June, September and December are the most popular months to marry in South Africa. The tradition of giving all the guests sugared almonds is increasingly being replaced by newer trends. One couple opted for giving an evergreen tree seedling instead. They felt that this would be more symbolic, as the tree was nurtured by family and friends, so would be their marriage.

It is becoming trendy these days to include all the guests more intimately in the ceremony, rather than just the family and the retinue. There are many ways of doing this. For example, one modern couple invited guests to bring with them a framed photograph of their own wedding day. These were displayed at the reception, allowing their guests to share more fully in their own special day, also adding a romantic and timeless touch to their wedding. In a ceremony which includes the lighting of a `unity candle`, all the guests can join the wedding couple in the tradition by lighting miniature candles. In the same way, the couple`s parents and step-parents can light the wedding table and guest`s candles as a symbol of `parents of the union` now being celebrated.

The wedding cake still remains a tradition; this dates back to ancient Rome where marriages were followed by a feast of various symbolic dishes. The cake, usually made with flour, salt and water was by far the most important and was often broken over the bride`s head to assure good fortune and fertility. The ancient tradition of the wedding cake says that no bride shall be happily married if she makes her own wedding cake, this will commit her to a life of drudgery; and that she must be the first to cut the cake to avoid unhappiness.

The usual fruitcake, baked months in advance is no longer a necessity and there is absolutely no reason why you should not explore other recipes for what is regarded as your `centrepiece`. Remember however that the bottom layer of the wedding cake still represents the couple as a family and the top represents them as a couple. The tiers or layers in-between represents the children the couple hope to have.

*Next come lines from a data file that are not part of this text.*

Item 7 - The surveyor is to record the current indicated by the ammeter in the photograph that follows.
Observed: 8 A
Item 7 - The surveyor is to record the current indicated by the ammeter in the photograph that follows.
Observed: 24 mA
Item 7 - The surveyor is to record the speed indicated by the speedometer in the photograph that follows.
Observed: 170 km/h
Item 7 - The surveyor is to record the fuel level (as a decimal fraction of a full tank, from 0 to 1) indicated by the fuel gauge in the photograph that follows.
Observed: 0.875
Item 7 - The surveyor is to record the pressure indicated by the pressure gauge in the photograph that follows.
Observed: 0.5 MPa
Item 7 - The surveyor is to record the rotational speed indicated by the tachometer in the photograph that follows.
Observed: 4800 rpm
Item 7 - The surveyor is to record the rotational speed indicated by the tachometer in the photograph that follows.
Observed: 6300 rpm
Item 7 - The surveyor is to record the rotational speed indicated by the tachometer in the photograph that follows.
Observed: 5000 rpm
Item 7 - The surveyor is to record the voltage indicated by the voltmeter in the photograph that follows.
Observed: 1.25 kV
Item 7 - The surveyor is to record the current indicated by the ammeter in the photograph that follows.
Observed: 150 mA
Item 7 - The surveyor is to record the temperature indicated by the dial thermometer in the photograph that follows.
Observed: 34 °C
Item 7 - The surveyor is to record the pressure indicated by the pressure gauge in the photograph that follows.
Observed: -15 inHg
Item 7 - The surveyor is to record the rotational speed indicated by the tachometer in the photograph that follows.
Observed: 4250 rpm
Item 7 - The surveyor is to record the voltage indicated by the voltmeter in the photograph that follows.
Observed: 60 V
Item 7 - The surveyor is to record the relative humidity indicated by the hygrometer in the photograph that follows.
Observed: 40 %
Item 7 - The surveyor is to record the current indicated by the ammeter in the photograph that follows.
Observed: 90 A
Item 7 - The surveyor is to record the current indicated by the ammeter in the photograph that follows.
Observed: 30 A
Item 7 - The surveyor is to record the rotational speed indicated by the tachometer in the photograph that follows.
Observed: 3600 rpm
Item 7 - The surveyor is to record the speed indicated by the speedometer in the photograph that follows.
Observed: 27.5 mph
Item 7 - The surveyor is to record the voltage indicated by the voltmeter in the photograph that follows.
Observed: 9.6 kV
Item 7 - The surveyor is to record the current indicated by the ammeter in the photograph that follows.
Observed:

Of course, few weddings are complete without Something Old, Something New, Something Borrowed and Something Blue and this is a ritual that seems to elude few brides indeed. The superstition is said to have originated in England although many other cultures have similar customs. All these traditions, however seem to stem from the belief that luck may be passed from one happy woman to another. Wearing something old is said to give good luck, something borrowed to bring happiness, something new symbolises the new life created by marriage and something blue, which upholders of the superstition insist should be sky blue, shows trueness and fidelity. Somehow the `blue` tradition has been furthered; the blue should not be apparent nor in contrast with the white of the bride`s attire, and this has given us the modern custom of wearing a blue garter. Whichever you choose - traditional or modern innovation - with a little imagination and the help of your family and friends, you are guaranteed to have a unique and memorable wedding. Try to enjoy your special day and above all - try to remember each moment.